Crate cld2

Source
Expand description

DEPRECATED in favor of whatlang, which is native Rust and smaller. If you have a compelling use-case for this code, please open an issue.

Detect the language of a string using the cld2 library from the Chromium project.

use cld2::{detect_language, Format, Reliable, Lang};

let text = "It is an ancient Mariner,
And he stoppeth one of three.
'By thy long grey beard and glittering eye,
Now wherefore stopp'st thou me?";

assert_eq!((Some(Lang("en")), Reliable),
           detect_language(text, Format::Text));

This library wraps the cld2-sys library, which provides a raw interface to cld2. The only major feature which isn’t yet wrapped is the ResultChunk interface, because it tends to give fairly imprecise answers—it wouldn’t make a very good multi-lingual spellchecker component, for example. As always, pull requests are eagerly welcome!

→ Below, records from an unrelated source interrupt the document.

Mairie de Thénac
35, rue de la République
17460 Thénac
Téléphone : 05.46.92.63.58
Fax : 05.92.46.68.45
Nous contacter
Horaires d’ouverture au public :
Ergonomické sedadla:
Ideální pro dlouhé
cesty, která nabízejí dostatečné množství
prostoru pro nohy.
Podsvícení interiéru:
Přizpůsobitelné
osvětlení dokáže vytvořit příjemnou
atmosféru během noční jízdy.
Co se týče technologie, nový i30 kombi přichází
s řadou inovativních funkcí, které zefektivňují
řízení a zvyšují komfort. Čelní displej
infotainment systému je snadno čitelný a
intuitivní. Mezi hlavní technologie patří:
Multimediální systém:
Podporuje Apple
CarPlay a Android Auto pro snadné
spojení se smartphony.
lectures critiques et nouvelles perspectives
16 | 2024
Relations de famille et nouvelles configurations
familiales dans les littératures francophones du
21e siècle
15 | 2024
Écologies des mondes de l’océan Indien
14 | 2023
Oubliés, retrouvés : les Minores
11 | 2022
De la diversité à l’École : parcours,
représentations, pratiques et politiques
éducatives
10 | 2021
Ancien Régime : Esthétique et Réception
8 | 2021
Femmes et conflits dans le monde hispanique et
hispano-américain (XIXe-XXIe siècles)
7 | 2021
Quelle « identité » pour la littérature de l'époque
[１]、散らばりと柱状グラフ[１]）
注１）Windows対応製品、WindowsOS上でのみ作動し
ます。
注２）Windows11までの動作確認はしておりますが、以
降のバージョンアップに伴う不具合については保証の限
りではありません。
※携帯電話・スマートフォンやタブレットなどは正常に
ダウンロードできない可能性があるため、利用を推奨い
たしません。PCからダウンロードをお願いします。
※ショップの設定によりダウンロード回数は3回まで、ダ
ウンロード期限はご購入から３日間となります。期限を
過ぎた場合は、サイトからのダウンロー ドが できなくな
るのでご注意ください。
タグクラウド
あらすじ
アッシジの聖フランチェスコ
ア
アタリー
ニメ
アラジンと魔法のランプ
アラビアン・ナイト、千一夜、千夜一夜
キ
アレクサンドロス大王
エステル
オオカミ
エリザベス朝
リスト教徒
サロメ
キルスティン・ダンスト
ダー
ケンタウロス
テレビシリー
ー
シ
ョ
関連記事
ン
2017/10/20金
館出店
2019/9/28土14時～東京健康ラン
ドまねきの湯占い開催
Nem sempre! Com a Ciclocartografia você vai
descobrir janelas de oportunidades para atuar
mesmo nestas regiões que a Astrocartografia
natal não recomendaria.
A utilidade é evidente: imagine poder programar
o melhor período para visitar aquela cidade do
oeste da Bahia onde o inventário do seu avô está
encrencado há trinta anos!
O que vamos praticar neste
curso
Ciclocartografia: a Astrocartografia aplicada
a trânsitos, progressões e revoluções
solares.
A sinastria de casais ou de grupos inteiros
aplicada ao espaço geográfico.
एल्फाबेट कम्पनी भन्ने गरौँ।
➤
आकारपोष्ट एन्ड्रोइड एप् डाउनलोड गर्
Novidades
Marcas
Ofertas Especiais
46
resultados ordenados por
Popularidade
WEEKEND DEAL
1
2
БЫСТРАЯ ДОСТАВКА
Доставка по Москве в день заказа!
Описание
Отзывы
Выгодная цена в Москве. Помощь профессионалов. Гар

WARNING: We assume that nobody tries to change the loaded cld2 data tables or calls the C++ function CLD2::DetectLanguageVersion behind our backs. These configuration and debugging APIs in cld2 are not thread safe.

For more information, see the GitHub project for this library.

Re-exports§

pub use self::Reliability::Reliable;
pub use self::Reliability::Unreliable;

Structs§

DetectionResult
Detailed language detection results.
Hints
Hints to the decoder, which it will use to make better guesses.
Lang
A language code, normally two letters for common languages.
LanguageScore
Detailed information about how well the input text matched a specific language.

Enums§

Format
Possible data formats.
Reliability
Is the output of the language decoder reliable?

Functions§

detect_language
Detect the language of the input text.
detect_language_ext
Detect the language of the input text, using optional hints, and return detailed statistics.
detector_version
Get the version of cld2 and its embedded data files as a string.